Hello,
I didnât see these errors earlier when I ran seq2seq distillation last year, however the below script run from transformers/examples/research_projects/seq2seq-distillation
gives me a couple of issues.
python distillation.py \
--teacher google/t5-large-ssm-nq --data_dir $NQOPEN_DIR \
--tokenizer_name t5-large \
--student_decoder_layers 6 --student_encoder_layers 6 \
--freeze_encoder --freeze_embeds \
--learning_rate=3e-4 \
--do_train \
--gpus 4 \
--do_predict \
--fp16 --fp16_opt_level=O1 \
--val_check_interval 0.1 --n_val 500 --eval_beams 2 --length_penalty=0.5 \
--max_target_length=60 --val_max_target_length=60 --test_max_target_length=100 \
--model_name_or_path IGNORED \
--alpha_hid=3. \
--train_batch_size=2 --eval_batch_size=2 --gradient_accumulation_steps=2 \
--sortish_sampler \
--num_train_epochs=6 \
--warmup_steps 500 \
--output_dir distilled_t5_sft \
--logger_name wandb \
"$@"
Issues:
- I get the following warning at the beginning:
Epoch 0: 0%| | 2/12396 [00:00<1:20:46, 2.56it/s, loss=nan, v_num=xyme]/home/sumithrab/miniconda3/envs/distill/lib/python3.8/site-packages/torch/optim/lr_scheduler.py:131: UserWarning: Detected call of `lr_scheduler.step()` before `optimizer.step()`. In PyTorch 1.1.0 and later, you should call them in the opposite order: `optimizer.step()` before `lr_scheduler.step()`. Failure to do this will result in PyTorch skipping the first value of the learning rate schedule. See more details at https://pytorch.org/docs/stable/optim.html#how-to-adjust-learning-rate
warnings.warn("Detected call of `lr_scheduler.step()` before `optimizer.step()`. "

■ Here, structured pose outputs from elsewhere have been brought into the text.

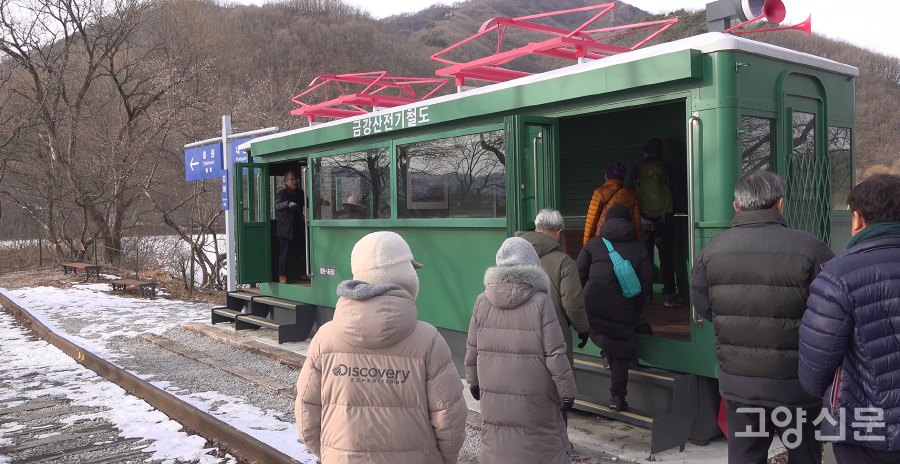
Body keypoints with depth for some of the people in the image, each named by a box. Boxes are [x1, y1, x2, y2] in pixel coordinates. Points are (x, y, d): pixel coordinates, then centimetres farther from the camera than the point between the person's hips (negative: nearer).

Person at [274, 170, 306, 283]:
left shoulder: (299, 193, 11)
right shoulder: (281, 193, -5)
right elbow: (278, 205, -23)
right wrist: (288, 204, -42)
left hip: (298, 229, 5)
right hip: (285, 229, -5)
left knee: (303, 251, 7)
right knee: (284, 252, -2)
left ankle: (306, 273, 19)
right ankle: (282, 276, 6)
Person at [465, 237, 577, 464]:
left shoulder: (482, 301, -3)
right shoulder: (540, 302, -13)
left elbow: (472, 349, 5)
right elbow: (555, 355, -12)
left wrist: (473, 381, 20)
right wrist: (567, 392, 0)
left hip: (494, 396, 4)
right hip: (534, 401, -3)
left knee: (496, 445, 15)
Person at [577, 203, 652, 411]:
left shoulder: (593, 244, 8)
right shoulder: (639, 248, 9)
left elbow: (579, 276, 6)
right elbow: (646, 284, 5)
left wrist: (582, 302, 18)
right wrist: (636, 310, 14)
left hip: (591, 307, 0)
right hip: (621, 310, 0)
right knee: (621, 353, 10)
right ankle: (617, 396, 11)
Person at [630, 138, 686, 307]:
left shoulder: (636, 171, 2)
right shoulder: (668, 169, -2)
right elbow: (678, 197, -1)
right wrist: (686, 209, 14)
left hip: (643, 222, 1)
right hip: (665, 222, -1)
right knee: (666, 258, 3)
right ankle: (669, 295, 3)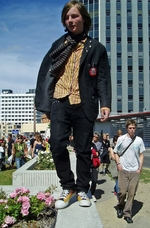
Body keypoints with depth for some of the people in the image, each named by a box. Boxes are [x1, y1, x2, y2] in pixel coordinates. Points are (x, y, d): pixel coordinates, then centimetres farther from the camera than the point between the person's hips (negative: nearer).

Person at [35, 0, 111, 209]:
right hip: (60, 102, 2)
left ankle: (82, 189, 20)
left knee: (83, 149, 5)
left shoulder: (96, 48, 10)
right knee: (57, 145, -9)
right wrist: (43, 102, 3)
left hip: (84, 105, -1)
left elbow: (103, 78, 3)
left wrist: (105, 103, -11)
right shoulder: (58, 45, 16)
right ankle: (68, 187, 10)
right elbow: (45, 73, 11)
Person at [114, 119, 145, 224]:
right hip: (123, 170, -1)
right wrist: (118, 164, -5)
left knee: (132, 193, 3)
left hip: (135, 171, 1)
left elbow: (141, 155, 9)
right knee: (122, 191, -2)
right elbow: (116, 153, 8)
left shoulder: (139, 140, 3)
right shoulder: (121, 139, 1)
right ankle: (120, 207, 26)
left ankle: (127, 213, 16)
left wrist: (140, 168, 2)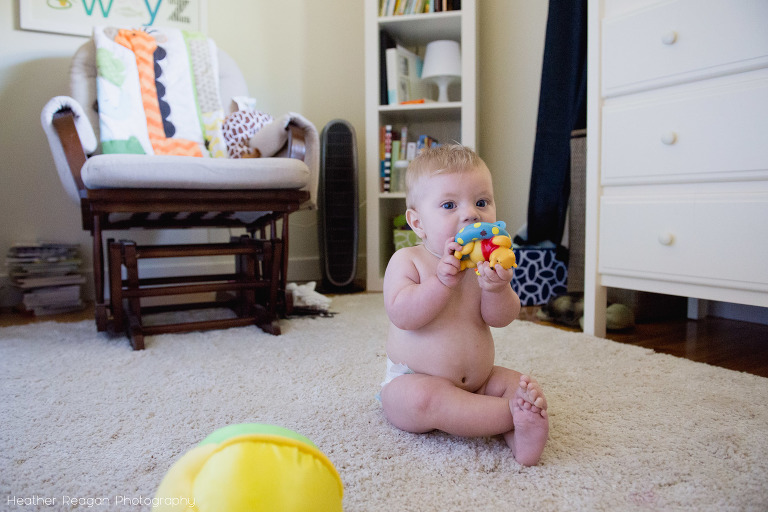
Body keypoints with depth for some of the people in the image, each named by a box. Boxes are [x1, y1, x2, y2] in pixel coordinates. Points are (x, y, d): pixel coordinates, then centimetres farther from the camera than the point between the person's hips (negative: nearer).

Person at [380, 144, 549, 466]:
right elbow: (402, 315, -23)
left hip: (478, 382, 5)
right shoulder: (407, 261, -10)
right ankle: (517, 414, -35)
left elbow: (501, 319, -8)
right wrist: (443, 280, -32)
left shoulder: (486, 264, 2)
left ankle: (521, 437, -35)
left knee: (520, 385, -11)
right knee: (424, 398, -35)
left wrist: (497, 289, -29)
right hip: (414, 381, -5)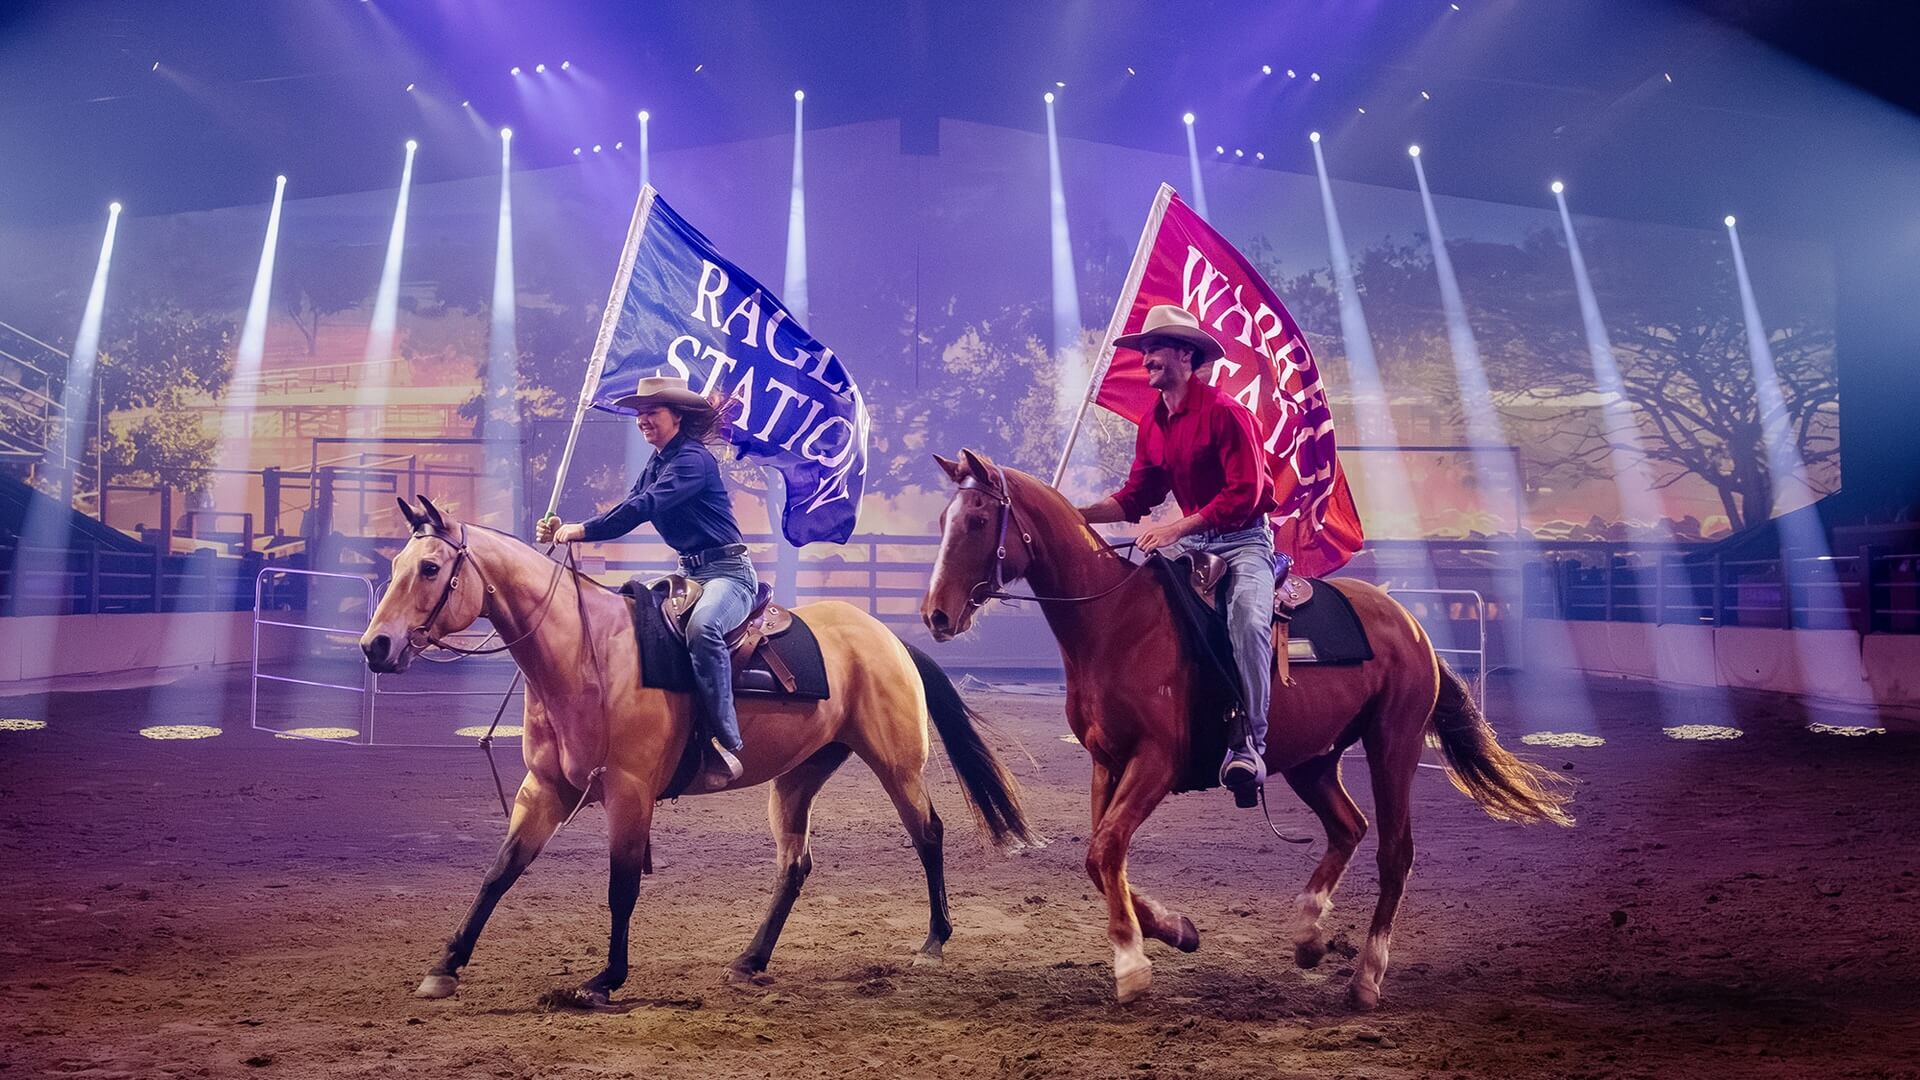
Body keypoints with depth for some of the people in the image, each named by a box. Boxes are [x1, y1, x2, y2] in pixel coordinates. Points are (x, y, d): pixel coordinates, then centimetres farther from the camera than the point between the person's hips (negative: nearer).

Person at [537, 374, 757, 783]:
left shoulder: (694, 459, -14)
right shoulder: (655, 467, 15)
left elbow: (645, 506, -25)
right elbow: (625, 514, 11)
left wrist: (582, 530, -24)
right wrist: (566, 530, -3)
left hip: (728, 571, -10)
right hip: (691, 572, 10)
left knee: (702, 627, -38)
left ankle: (726, 743, -38)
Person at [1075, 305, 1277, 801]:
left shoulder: (1225, 412, -14)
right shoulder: (1152, 425, 10)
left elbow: (1244, 494, -22)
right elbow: (1135, 498, 11)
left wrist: (1175, 528, -27)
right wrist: (1080, 514, -5)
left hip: (1244, 541, -8)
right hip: (1192, 540, 8)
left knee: (1247, 617, -32)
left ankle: (1249, 743, -29)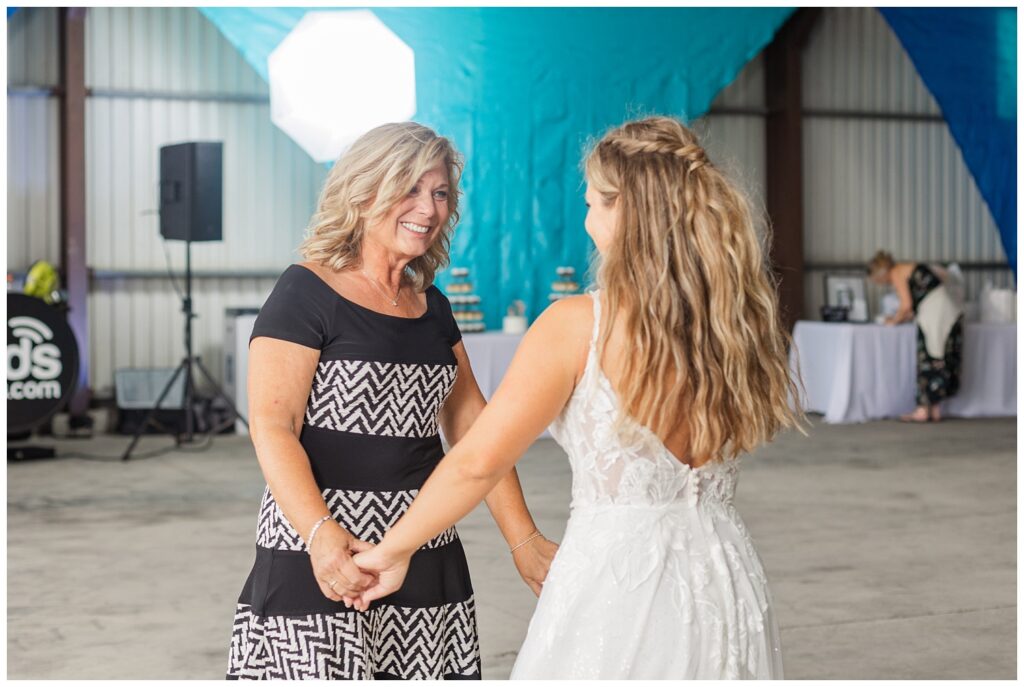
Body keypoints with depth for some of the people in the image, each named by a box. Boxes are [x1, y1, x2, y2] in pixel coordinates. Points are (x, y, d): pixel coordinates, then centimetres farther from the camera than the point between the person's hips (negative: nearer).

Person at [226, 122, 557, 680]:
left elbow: (470, 425, 15)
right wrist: (320, 535, -29)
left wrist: (523, 539, 7)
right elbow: (272, 428, -14)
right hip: (320, 565, -5)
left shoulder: (431, 305, 14)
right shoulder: (307, 293, -6)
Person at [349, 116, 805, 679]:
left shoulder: (578, 326, -14)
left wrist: (394, 549, -1)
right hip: (727, 582, 5)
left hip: (616, 578, -5)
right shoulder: (738, 320, 0)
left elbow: (478, 460, -14)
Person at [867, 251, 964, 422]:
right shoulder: (908, 269, 23)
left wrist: (895, 320, 5)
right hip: (952, 307, 9)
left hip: (936, 311, -9)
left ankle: (923, 410, 0)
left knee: (929, 360, -4)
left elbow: (906, 305, -10)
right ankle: (935, 410, 13)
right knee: (941, 361, 10)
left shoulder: (896, 273, -4)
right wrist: (899, 317, 19)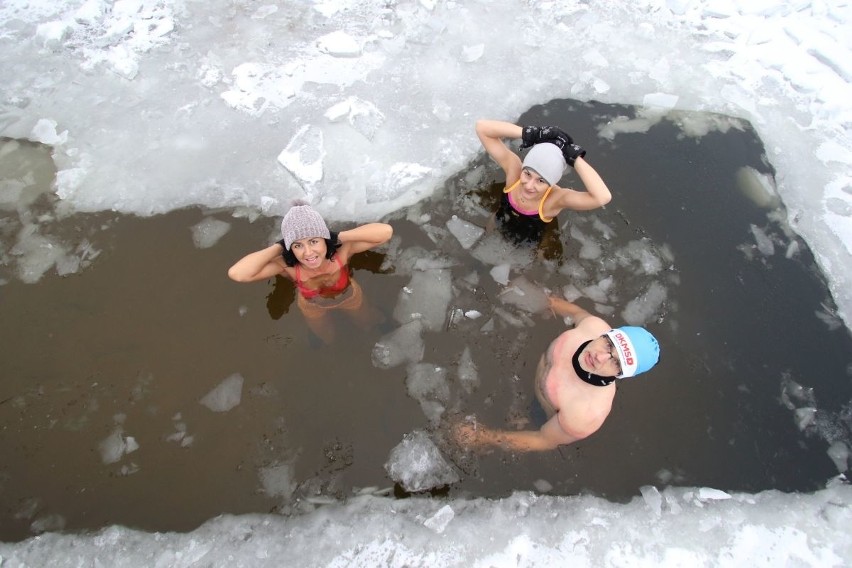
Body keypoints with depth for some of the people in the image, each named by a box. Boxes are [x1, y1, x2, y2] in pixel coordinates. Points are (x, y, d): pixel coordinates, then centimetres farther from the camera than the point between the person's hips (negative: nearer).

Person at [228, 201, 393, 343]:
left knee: (366, 321, 34)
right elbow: (236, 274, -52)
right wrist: (279, 247, -47)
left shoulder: (341, 250, -42)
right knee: (325, 338, 33)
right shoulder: (288, 265, -40)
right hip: (312, 307, 0)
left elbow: (386, 232, -53)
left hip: (350, 298, 0)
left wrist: (339, 236, -49)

- Wandb does not show learning curves. I get the following warning:
Epoch 0: 1%| | 99/12396 [00:27<56:02, 3.66it/s, loss=5.55e+04, v_num=xyme]wandb: WARNING Step must only increase in log calls. Step 98 < 100; dropping {'loss': 56946.98828125, 'ce_loss': 24.933889389038086, 'mlm_loss': 9.203145980834961, 'hid_loss_enc': 951.351318359375, 'hid_loss_dec': 18023.71484375, 'tpb': 42, 'bs': 2, 'src_pad_tok': 2, 'src_pad_frac': 0.05882352963089943}.
Any ideas you may have would be very helpful.